Barbarossa - Part 5


In the dying, however, many millions more were killed, murdered, mutilated, bereft, displaced, brutalized, tortured and lost. Hitler and Stalin, and all those more equal than others, did not suffer in this period and had no idea just what it meant to be a soldier in Russia during winter and the rainy season. For all that the Russian troops were fresh, properly clothed and with superior tanks, by the end of February, after some 10 weeks fighting, the counter offensive came to a halt. Apart from materiel, the loss of life between 22nd June 1941 and 20th February 1942 was simply staggering. The Germans had seen how the Russians had attacked, with wave after wave of men, and it has been estimated that in this 8-month period the Russians lost 4 million men killed against German losses of about 1.2 million. As already suggested, the Germans could have lost more if not for Hitler's orders to stand fast no matter what. Hitler was, even before the Russian counter-offensive, already making plans for the next summer, tacitly acknowledging that the Germans had their limitations after all. With Leningrad and Moscow proving far too well defended for easy capture, Hitler looked towards one of the main objectives of his original plan. Relying so heavily on Romanian oil, he had all along had his eye on Russia's Caucasus oilfields. Capable at the time of producing 30 million tons of oil a year, they would solve all his fuel problems. And in the same general direction, give or take a few hundred miles, were the Donets industrial area and the Kuban granary. Single-minded in his madness of the pursuit of every Jew and undesirable, a pursuit which never let up, no matter what the fortunes at the battlefront, Hitler was capable of shrewdness in overall planning. It was in his interference in the execution that disaster always struck, none more tellingly than the story of the summer offensive of 1942 and the nemesis contained in the one word - Stalingrad.

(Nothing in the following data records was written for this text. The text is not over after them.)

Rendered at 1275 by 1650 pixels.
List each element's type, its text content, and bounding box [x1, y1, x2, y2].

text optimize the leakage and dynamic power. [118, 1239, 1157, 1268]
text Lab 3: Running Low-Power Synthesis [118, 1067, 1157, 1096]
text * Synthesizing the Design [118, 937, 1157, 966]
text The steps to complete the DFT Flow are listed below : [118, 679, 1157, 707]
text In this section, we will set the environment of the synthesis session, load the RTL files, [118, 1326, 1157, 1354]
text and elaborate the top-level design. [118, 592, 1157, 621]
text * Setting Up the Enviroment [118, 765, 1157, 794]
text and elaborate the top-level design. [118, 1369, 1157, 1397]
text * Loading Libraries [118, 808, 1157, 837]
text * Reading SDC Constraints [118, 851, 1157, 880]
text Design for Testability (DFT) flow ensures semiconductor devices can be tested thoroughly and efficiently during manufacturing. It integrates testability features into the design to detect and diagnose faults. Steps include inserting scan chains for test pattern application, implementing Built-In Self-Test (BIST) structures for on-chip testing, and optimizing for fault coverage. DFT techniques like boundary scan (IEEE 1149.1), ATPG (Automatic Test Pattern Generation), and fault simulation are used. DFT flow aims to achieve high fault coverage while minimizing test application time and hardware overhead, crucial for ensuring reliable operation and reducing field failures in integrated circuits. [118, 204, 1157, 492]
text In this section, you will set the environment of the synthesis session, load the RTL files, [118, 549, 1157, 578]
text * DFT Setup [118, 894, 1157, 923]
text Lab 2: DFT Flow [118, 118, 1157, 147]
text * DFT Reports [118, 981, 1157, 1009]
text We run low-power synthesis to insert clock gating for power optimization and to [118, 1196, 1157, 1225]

With the utter exhaustion of both sides in February, the Germans were in terrible straits. Along the whole of the front from the Baltic to the Black Sea, out of 162 divisions, only 8 would have been capable of a sustained attack. The total number of operative tanks of the 16 armoured divisions was 140, less than the number needed to equip a single division! In looking at possible replacements, and the absolute minima needed in other areas to hold what had already been taken, in Europe and North Africa, Hitler only had one possible recourse and that was to his allies. There is a tendency to think of only three so-called Axis countries, Germany, Italy and Japan, but there were in fact at least 3 others who actively supported Hitler, namely Hungary, Romania, and Slovakia with its heavy ethnic German population. Hitler now sent emissaries to each and, by dint of stick and carrot, extracted from the latter three countries 13, 27 and 2 divisions respectively. For Italy, where Mussolini proved immune to Ribbentrop, Hitler had to make a personal appeal which, finally, brought him 9 divisions. Last of all there was the surprise, from a supposedly neutral country, of one division from Spain. None of the frontline German generals was too happy at these reinforcements, the fighting quality of most of which was dubious, but there were no others. By regrouping, however, for which the spring thaw gave them time, the High Command were able to rearrange their forces by the end of April so that the more seasoned were concentrated in the south where the offensive was to be taken.